Le Bassin du Gongo, l’une des plus importantes réserves biologiques de la planète, a fait l’objet d’une conférence des ministres de l’Environnement et des Finances de la Communauté économique des États de l’Afrique centrale à laquelle a pris part le marocain Nezha El Ouafi, secrétaire d’État chargée du développement durable. «Pour concilier et préserver les impératifs du développement durable et ceux de la protection de la forêt, une coopération régionale et internationale a été mise en place», indique le Centre d’études stratégiques du Bassin du Congo. Cependant, cette réserve naturelle de 3,7 millions de km², partagés par neuf pays, n’échappe pas au réchauffement climatique, même si la déforestation y est moindre que celle dont est victime l’Amazonie.

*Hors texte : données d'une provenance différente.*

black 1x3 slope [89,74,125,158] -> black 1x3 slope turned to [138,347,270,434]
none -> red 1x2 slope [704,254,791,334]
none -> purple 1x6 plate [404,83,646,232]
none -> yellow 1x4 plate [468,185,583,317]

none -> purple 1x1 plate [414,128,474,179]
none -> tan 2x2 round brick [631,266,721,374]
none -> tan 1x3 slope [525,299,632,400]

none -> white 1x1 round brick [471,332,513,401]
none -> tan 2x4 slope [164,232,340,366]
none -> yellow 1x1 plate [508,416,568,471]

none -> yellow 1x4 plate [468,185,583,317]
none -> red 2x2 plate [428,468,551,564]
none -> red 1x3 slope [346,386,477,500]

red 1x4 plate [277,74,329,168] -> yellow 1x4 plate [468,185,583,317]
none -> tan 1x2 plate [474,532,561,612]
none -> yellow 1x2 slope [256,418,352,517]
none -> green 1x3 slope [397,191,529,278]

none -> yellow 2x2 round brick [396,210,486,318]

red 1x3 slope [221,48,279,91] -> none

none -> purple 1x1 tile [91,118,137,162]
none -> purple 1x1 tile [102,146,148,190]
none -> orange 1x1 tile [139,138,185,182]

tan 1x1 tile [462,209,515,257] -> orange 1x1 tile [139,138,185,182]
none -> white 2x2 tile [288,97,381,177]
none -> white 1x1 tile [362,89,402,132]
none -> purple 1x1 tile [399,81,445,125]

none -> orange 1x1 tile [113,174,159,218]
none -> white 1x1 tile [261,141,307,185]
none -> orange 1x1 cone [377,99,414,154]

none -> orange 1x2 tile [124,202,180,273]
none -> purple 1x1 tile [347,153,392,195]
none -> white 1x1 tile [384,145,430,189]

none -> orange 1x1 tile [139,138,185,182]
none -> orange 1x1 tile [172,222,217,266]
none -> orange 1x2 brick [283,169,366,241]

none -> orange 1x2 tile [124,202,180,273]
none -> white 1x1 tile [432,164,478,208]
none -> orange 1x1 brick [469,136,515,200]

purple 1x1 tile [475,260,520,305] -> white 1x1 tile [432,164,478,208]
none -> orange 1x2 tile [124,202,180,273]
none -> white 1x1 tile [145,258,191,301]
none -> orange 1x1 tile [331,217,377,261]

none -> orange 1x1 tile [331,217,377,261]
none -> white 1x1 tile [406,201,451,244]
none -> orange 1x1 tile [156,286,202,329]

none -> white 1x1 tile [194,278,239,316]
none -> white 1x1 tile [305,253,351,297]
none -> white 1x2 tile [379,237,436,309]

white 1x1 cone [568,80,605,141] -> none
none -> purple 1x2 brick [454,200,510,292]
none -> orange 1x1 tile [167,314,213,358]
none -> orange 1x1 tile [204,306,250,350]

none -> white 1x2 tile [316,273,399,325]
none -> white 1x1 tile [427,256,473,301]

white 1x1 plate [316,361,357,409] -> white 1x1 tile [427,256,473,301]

D’après la Commission des forêts d’Afrique centrale, la forte hétérogénéité spatiotemporelle traduit la complexité du climat du Bassin du Congo et la multitude des facteurs qui l’influencent. En revanche, la Commission conclut dans une étude que les projections de changement de pluviosité ne vont pas vers une pénurie généralisée d’eau dans la région. Néanmoins, certaines périodes de sécheresse prolongée pourraient survenir à l’avenir. Ce qui est déjà le cas du Lac Tchad dont la superficie est passée de 24.000 km² en 1955 à 2.000 en 1975.Pour la préservation de cette espace, dont la valeur potentielle de ses forêts pour le stockage du carbone est supérieure aux revenus générés par l’exploitation industrielle, un Fonds bleu pour le Bassin du Congo a été présenté à Marrakech lors de la COP 22 de Marrakech en novembre 2016. Ce Fonds sera alimenté sur la base de subventions de 100 millions d’euros, renouvelables chaque année. Aussi, la conférence de Brazzaville, du 3 au 5 octobre, s’inscrit dans le cadre des activités préparatoires à la participation des États de l’Afrique centrale et de l’Est à la COP 23 et pour l’accélération de l’opérationnalisation de la Commission climat du Bassin du Congo de l’Union africaine, présidée par le Chef de l’État congolais, Denis Sassou Nguesso.